━━ INFORMATION SUPPLIED ━━

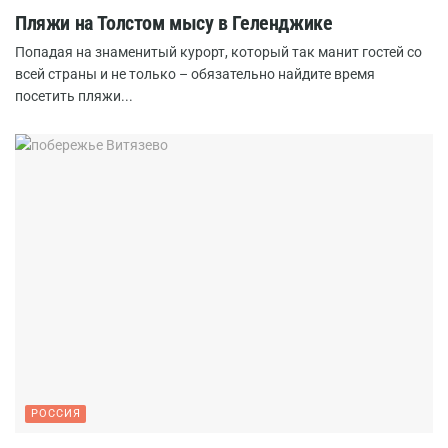
Пляжи на Толстом мысу в Геленджике
Попадая на знаменитый курорт, который так манит гостей со
всей страны и не только – обязательно найдите время
посетить пляжи...
РОССИЯ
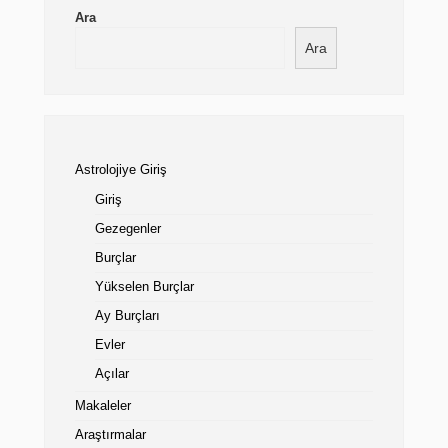
Ara
Ara
Astrolojiye Giriş
Giriş
Gezegenler
Burçlar
Yükselen Burçlar
Ay Burçları
Evler
Açılar
Makaleler
Araştırmalar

━━━

## TO-DO ITEM
Rename "Giriş" to "Başlangıç" everywhere in the text of the listing and leave every other word as it is. Reproduce only the text, leaving out the pictures.

## RESPONSE FOR THIS EXERCISE
Пляжи на Толстом мысу в Геленджике
Попадая на знаменитый курорт, который так манит гостей со
всей страны и не только – обязательно найдите время
посетить пляжи...
РОССИЯ
Ara
Ara
Astrolojiye Başlangıç
Başlangıç
Gezegenler
Burçlar
Yükselen Burçlar
Ay Burçları
Evler
Açılar
Makaleler
Araştırmalar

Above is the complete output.